> [Extracted text]:
# Truss Rods for G519 - Or something that will work.



## programmer4hire (Dec 15, 2022)

I am building a Westfield Columbia G519 WW2 tribute bike, but I have not found a set of Truss rods for it. I saw Bergerwerke has upper and lower truss brackets, but not the rods themselves. Can anyone point me to a set of truss rods (brackets would be good too). I'm willing to buy the whole fork if necessary.


----------



## Kickstand3 (Dec 15, 2022)

What’s a
G519?
Pics


----------



## programmer4hire (Dec 15, 2022)

Kickstand3 said:


> What’s a
> G519?
> Pics



It was the WW2 Military Bicycle.





						History
					






					www.bergerwerke.com


----------



## altapat (Dec 15, 2022)

Check this out:
https://www.ebay.com/itm/255865298406?campid=5335809022


----------



## programmer4hire (Dec 15, 2022)

altapat said:


> Check this out:
> https://www.ebay.com/itm/255865298406?campid=5335809022



Thanks. I had seen those, but I was hoping for something cheaper, and maybe with the lower truss. Your comment made me finally pull the trigger on them.


----------



## Risk Man (Dec 15, 2022)

I have no idea if these would work, but I have the fork and truss rods from my Ladies 1949 Shelby Flyer.


----------



## programmer4hire (Dec 15, 2022)

Risk Man said:


> I have no idea if these would work, but I have the fork and truss rods from my Ladies 1949 Shelby Flyer.



Thanks, I went with the previous commenters suggestion.


----------



## facair55 (Dec 15, 2022)

The G519 truss rods are slightly different from Huffman civilian and probably others. 
By elongating the bottom of the rods will allow for adjustment. Also, G519's used a HD hub.


----------

Keypoint data per instance
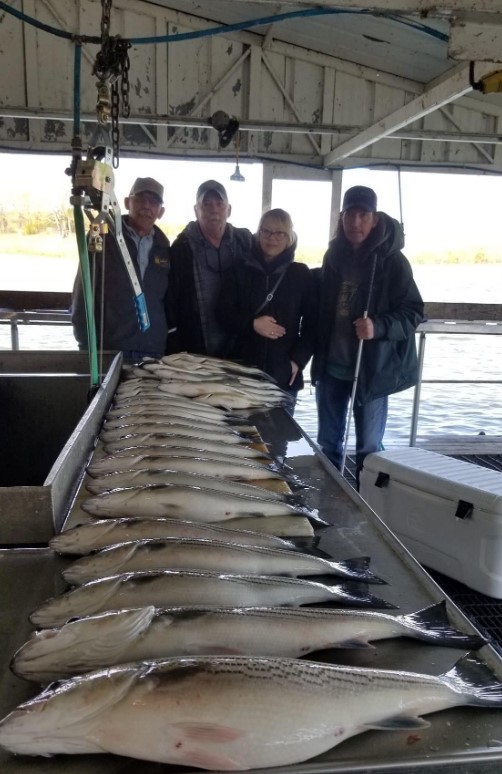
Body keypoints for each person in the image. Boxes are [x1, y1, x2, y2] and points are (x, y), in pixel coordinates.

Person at [311, 184, 424, 483]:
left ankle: (367, 510)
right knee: (327, 446)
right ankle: (329, 504)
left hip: (371, 372)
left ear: (374, 219)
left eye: (363, 215)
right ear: (342, 217)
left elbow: (413, 312)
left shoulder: (393, 261)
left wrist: (378, 327)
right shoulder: (332, 255)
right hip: (331, 370)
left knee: (369, 450)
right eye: (350, 214)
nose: (356, 222)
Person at [217, 208, 315, 403]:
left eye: (280, 233)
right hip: (242, 373)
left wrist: (298, 361)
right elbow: (222, 313)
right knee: (244, 433)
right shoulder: (238, 270)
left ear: (289, 237)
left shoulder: (300, 274)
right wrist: (252, 324)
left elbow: (314, 324)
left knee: (281, 433)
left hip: (283, 376)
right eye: (266, 231)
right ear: (258, 233)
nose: (272, 238)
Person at [72, 177, 170, 361]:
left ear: (161, 211)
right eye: (140, 199)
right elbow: (83, 292)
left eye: (154, 202)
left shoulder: (165, 248)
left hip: (154, 351)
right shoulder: (101, 237)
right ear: (127, 203)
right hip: (111, 350)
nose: (146, 207)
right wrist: (84, 344)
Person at [166, 180, 252, 357]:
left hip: (240, 348)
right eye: (206, 204)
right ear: (196, 210)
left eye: (219, 204)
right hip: (196, 350)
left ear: (229, 210)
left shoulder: (245, 242)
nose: (214, 209)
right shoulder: (181, 248)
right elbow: (170, 300)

> [Work task]: In the forum thread about G519 truss rods, which bicycle did Risk Man say the spare fork and truss rods came from?

> [Solution for this problem]: A Ladies 1949 Shelby Flyer.